Your blogs are mind-blowing (in a liberating way of course). I think what is implicit in those who dismiss imagination as merely subjective have never experienced moments of intersubjectivity when for a second can escape the hard shell of our individual prisons. I think William Blake and Swedenborg are examples.
Thank you Kim! And I agree with you 100% about intersubjectivity, and those moments when we glimpse a reality beyond the illusion of self.
Well written, Merl. I think you have clearly articulated here what I didn’t formally realize until now is basically my own approach to such woo-woo matters.
(And I’ve had lots of interesting experiences with the ouija board!)
Yay! Ouija woo-woo FTW!
Tremendous stuff! A big fan of Campbell here. Would that we could contact him through the ouija! Damn! Imagine his take on the actual hereafter!
Hail Erris!
https://kencampbell.urbandrum.co.uk/
Peace & Outrage
mark
Thanks! We should certainly be contacting him through the Ouija board. But our first question for him would have to be: who do you think is the greatest living actor now?
I say belief is a ball-and-chain. Bukowski said ““I wish to weep but sorrow is stupid.
I wish to believe but belief is a graveyard.”
I think “supposing” is more scientific or rational, like “hypothesizing.” It is possible to hold numerous hypotheses at the same time which may contradict each other but each of which has evidence to support it, or maybe even have equally probability of being true without evidence.
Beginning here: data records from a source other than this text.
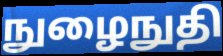
நுழைநுதிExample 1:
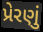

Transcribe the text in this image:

પ્રેરણું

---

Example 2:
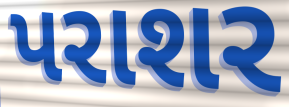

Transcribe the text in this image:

પરાશર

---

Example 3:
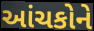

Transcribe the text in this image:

આંચકોને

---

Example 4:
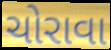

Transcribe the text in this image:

ચોરાવા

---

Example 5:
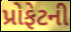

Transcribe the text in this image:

પ્રોફેટનીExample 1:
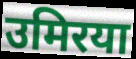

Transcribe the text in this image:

उमिरया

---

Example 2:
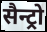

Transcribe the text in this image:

सैन्ट्रो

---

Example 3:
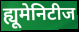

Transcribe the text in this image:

ह्यूमेनिटीज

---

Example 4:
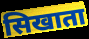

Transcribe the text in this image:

सिखाता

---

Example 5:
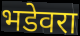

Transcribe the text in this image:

भडेवरा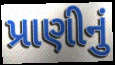
પ્રાણીનુંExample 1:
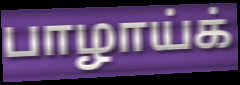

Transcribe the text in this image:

பாழாய்க்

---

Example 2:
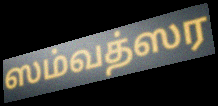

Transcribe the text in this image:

ஸம்வத்ஸர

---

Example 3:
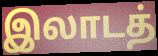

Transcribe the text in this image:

இலாடத்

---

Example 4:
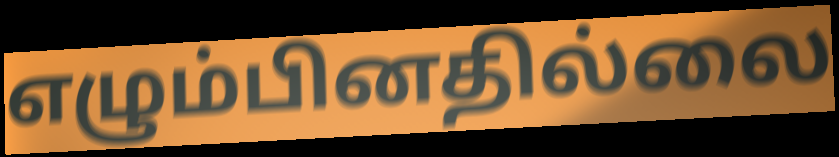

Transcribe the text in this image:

எழும்பினதில்லை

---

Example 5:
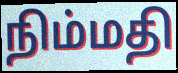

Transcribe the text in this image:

நிம்மதி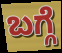
ಬಗ್ಗೆ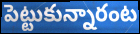
పెట్టుకున్నారంట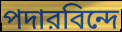
পদারবিন্দেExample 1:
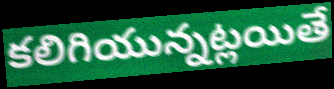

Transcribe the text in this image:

కలిగియున్నట్లయితే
Once we get attached to “theories” we lose not only objectivity but a certain connection to the ephemeralness of knowledge.
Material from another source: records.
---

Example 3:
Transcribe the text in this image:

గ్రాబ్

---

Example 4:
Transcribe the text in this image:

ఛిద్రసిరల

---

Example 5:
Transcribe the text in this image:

I was not aware that there is such a thing as a “surreal movement” or whatever until reading this blog while researching Thelema.
As the conceiver of the “Magic Modernization Project” I am realizing that modernizing magic in any systematic and rational manner may be a fantasy, at least within my lifetime. People and organizations love to cling to their delusions of astrology and spirits, numerology and rituals and tarot and divination and so on that have no or very little basis outside of psychology and culture and religion. Of course, psychology and culture and religion and so on are very powerful systems in their own rights.
I leave it to the children of the 21st century to modernize magic, or not, based on what is real. Of course, it’s the adults who make and shape the children. It’s the adults who brainwash, weaponize and pervert the children.
Ken Campbell’s surrealist credo: “There is a meaning to life than can be peripherally sensed by being astounded and also by astounding others. And it may be fully glimpsed by astounding yourself.”